Considering that India have never beaten Australia in Olympics in the last few decades, Manpreet Singh and his team had a tough task when they went into the match against Australia.
“We knew it was going to be the toughest game for us, and I feel we lagged somewhere. The story would have been different if we had converted those early chances, and I think converting chances in the early stages of the match plays a very important role. But, in the end, you must respect your opponents, who played better hockey on a particular day,” said Manpreet.
But they would have never imagined the humiliating scoreline even in their worst nightmares. What was more galling is that there was lack of fight put up by the Indians in the second and fourth quarters.
Former India star Joaquim Carvalho singled out the inexperienced forward line, open and aggressive play against an opponent on the rampage, and leaden-footed defenders as the cause of India’s humiliating defeat.
India had started their Tokyo Olympics campaign with a narrow 3-2 win against New Zealand. But it were the Black Sticks’ trans-Tasman neighbours the Indians have found their nemesis many a time — the 8-0 pasting in the 2010 Commonwealth Games final in New Delhi is an example of another embarrassing outing for the Indians against the Kookaburras.
Sunday’s defeat came at the biggest stage — the Olympic Games in which India have a proud and glorious record having won eight gold medals.
The only thing the Indian hockey can do now is pull up their socks and put up a better performance against Spain, which is struggling after suffering a narrow defeat against New Zealand on Sunday. They had started well by holding Rio Olympics gold medallist Argentina but the defeat against the Black Sticks was a big setback. Thus, Australia are on top of the table with six points, Argentina second at four points with New Zealand and India tied at three points from one win and one defeat. Spain have one point from a draw and Japan have none, having lost both their matches.
Sunday’s 1-7 rout against Australia not only hits the team’s morale but also drastically brings down the goal difference, which will finally come into play in case India and another team are tied on the same number of points and the same number of wins at the end of the group stage. India now have a goal difference of -5 (minus 5).

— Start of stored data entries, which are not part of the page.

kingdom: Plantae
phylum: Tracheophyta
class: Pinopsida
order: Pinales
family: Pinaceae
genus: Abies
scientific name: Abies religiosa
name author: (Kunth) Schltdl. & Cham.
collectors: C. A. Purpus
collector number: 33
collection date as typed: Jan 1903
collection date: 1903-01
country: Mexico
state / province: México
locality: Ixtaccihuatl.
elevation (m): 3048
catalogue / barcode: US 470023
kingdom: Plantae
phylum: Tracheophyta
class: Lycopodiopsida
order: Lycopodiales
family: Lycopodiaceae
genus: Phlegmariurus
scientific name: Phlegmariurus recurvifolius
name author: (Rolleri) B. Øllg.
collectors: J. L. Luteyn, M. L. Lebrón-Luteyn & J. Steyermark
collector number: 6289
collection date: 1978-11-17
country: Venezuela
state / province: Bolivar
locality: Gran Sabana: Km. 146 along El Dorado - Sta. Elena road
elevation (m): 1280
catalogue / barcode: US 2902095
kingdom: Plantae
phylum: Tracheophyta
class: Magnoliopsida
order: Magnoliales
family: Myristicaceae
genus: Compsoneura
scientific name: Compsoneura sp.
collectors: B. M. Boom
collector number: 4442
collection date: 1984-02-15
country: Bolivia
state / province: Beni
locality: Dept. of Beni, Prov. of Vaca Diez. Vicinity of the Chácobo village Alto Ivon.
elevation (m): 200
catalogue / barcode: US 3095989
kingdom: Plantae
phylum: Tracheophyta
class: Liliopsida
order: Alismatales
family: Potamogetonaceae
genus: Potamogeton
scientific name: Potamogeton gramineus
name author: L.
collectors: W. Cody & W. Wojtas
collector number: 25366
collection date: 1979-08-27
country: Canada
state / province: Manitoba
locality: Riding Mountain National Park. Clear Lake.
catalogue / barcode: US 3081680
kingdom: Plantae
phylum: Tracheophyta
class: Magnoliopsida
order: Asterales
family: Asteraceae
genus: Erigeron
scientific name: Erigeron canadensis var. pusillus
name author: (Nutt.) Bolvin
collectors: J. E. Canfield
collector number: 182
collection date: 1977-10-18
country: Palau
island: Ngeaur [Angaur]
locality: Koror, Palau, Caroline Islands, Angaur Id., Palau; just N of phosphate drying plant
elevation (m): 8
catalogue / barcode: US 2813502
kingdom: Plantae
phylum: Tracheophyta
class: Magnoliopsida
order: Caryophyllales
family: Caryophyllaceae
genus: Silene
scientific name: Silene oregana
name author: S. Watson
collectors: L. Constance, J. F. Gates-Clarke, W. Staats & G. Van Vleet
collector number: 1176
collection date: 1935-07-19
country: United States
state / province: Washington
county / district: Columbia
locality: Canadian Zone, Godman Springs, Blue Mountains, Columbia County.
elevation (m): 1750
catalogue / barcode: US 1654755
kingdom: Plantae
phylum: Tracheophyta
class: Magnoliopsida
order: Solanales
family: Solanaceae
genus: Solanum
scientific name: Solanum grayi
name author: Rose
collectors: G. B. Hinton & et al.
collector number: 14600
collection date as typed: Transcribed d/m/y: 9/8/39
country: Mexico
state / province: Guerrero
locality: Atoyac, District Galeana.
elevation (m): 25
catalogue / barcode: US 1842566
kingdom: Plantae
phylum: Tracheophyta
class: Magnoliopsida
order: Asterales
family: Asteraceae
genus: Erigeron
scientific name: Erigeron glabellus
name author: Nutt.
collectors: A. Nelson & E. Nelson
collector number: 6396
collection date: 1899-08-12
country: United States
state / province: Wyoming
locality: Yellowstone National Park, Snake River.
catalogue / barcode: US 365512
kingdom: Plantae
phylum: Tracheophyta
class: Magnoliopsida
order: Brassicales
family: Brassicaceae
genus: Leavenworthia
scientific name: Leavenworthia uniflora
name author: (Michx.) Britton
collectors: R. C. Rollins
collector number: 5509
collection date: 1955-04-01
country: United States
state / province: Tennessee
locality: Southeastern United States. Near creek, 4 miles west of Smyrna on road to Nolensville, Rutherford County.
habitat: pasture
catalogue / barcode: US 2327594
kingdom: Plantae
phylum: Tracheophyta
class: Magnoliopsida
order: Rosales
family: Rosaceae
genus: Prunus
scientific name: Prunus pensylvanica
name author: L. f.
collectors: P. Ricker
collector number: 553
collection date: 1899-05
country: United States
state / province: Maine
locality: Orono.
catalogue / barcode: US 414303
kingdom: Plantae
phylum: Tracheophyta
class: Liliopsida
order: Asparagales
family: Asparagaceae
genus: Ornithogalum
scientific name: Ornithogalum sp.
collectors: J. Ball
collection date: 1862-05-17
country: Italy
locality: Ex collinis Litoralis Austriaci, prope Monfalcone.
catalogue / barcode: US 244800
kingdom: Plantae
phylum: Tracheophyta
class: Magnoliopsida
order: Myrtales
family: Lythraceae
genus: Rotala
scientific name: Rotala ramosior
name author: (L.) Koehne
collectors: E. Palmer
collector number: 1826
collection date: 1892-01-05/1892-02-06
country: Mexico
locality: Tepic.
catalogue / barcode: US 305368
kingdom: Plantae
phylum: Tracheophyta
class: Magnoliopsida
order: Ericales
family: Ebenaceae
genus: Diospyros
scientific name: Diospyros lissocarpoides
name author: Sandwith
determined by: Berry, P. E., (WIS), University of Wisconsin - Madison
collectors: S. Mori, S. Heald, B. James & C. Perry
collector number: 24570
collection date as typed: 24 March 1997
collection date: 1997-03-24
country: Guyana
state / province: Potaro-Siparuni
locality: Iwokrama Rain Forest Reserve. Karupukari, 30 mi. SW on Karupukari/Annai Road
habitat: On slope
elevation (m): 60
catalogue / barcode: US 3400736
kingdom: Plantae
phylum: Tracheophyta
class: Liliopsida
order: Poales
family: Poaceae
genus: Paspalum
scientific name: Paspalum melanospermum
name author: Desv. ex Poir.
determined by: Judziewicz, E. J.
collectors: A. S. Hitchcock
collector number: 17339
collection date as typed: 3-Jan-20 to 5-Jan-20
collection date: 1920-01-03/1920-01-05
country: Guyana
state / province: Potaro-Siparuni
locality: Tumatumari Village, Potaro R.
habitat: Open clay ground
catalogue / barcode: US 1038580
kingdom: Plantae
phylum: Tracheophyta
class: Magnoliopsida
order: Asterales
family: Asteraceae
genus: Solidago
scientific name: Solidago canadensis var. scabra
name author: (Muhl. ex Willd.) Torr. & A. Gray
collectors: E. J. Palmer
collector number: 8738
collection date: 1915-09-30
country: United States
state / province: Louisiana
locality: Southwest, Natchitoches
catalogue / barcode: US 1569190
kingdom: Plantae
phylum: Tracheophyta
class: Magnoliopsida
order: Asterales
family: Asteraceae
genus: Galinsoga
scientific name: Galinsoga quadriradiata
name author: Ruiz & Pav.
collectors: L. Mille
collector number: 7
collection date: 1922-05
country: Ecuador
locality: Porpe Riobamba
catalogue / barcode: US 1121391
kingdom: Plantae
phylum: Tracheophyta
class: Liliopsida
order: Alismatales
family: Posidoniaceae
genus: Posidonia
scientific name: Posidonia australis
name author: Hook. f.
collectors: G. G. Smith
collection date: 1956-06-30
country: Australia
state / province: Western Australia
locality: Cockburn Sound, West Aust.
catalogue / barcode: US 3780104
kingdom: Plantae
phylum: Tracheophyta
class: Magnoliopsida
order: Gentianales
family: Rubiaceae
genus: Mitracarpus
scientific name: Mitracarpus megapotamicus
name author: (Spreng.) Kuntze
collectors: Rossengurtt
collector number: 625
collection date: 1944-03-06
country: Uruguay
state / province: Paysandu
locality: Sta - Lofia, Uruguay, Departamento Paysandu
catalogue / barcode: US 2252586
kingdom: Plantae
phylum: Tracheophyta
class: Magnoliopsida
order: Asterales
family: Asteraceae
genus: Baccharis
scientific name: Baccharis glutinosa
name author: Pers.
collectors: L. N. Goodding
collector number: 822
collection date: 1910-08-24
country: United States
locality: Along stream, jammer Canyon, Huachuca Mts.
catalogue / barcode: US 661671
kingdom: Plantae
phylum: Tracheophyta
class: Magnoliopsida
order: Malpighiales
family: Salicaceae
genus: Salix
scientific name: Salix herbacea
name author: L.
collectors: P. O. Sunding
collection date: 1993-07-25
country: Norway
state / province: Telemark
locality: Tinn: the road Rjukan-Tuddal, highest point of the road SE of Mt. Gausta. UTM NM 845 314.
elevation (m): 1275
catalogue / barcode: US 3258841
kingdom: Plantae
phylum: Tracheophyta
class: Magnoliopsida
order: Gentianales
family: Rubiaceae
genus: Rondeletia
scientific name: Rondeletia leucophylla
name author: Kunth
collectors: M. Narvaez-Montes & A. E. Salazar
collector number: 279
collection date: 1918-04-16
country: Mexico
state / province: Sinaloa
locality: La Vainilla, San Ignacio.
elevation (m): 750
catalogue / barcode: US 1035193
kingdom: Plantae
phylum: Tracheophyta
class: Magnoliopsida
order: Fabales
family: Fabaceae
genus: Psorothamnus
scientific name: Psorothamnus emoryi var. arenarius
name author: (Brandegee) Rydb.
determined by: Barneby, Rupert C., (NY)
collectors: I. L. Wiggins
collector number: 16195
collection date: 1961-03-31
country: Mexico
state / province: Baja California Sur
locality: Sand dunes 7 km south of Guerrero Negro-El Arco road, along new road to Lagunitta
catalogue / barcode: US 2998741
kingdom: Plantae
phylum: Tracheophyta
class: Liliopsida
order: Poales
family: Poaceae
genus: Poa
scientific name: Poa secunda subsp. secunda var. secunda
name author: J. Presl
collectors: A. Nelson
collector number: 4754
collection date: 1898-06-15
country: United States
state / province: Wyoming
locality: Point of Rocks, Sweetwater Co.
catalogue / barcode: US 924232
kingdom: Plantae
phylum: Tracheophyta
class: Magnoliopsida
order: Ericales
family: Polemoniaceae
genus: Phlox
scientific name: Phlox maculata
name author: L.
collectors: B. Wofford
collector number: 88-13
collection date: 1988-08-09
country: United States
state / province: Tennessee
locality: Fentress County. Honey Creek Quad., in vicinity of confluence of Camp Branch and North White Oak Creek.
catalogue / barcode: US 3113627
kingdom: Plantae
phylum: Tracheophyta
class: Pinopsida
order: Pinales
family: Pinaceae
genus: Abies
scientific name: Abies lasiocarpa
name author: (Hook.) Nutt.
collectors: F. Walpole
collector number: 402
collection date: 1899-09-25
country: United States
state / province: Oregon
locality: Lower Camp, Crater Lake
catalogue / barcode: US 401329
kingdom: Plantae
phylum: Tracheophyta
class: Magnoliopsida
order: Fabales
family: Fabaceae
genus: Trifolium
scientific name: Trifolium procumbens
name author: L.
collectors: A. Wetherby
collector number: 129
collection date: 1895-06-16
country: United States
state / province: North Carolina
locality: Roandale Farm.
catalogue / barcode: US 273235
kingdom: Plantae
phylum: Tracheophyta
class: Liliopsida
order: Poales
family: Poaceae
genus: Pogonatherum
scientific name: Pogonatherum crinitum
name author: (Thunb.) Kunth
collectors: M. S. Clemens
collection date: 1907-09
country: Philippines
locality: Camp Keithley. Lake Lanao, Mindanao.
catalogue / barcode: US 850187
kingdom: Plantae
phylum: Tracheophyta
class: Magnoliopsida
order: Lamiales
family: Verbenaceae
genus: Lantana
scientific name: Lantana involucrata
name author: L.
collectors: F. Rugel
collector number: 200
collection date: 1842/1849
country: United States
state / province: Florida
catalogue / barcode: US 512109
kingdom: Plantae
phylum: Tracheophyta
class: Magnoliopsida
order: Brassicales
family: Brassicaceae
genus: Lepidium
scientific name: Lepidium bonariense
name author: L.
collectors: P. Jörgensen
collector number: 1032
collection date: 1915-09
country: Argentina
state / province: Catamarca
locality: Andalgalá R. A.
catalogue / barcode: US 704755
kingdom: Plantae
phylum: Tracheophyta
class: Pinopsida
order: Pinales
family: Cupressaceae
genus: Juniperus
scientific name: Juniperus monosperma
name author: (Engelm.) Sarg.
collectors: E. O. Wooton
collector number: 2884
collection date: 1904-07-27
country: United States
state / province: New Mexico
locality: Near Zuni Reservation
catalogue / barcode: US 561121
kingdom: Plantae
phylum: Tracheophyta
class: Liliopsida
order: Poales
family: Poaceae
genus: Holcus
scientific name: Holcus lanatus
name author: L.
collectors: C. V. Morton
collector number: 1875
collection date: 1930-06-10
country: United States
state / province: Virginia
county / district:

The best way forward for India at this moment is to win all three of their remaining matches. But that is easier said than done, especially after Sunday’s performance.
Skipper Manpreet Singh is aware that they have to pick themselves up by their bootstraps and win the match against Spain.
“As I said earlier, we are taking one match at a time, and we need to keep improving every day on a platform like this. Spain are also a very good team, and definitely, it’s going to be a challenging match for us, but we are up for it. All we have to do is to keep things simple and play to our strengths,” Manpreet was quoted as saying by Hockey India in a release.
The match against Spain will be very crucial for India because losing that match will hamper their chances of qualifying for the quarter-finals — four teams from the six in the group will reach the last-eight stage.
Spain have a very good team and they can be very tricky opponents — like Argentina found out on July 24.
The Indians will have to make the most of their chances — especially on the penalty corners of which they missed six against the Aussies. They also have to defend well and in numbers and not allow the Spaniards many chances.
If they get past the Spaniards, they will have another challenge in the form of Argentina. That would be a matter for another day.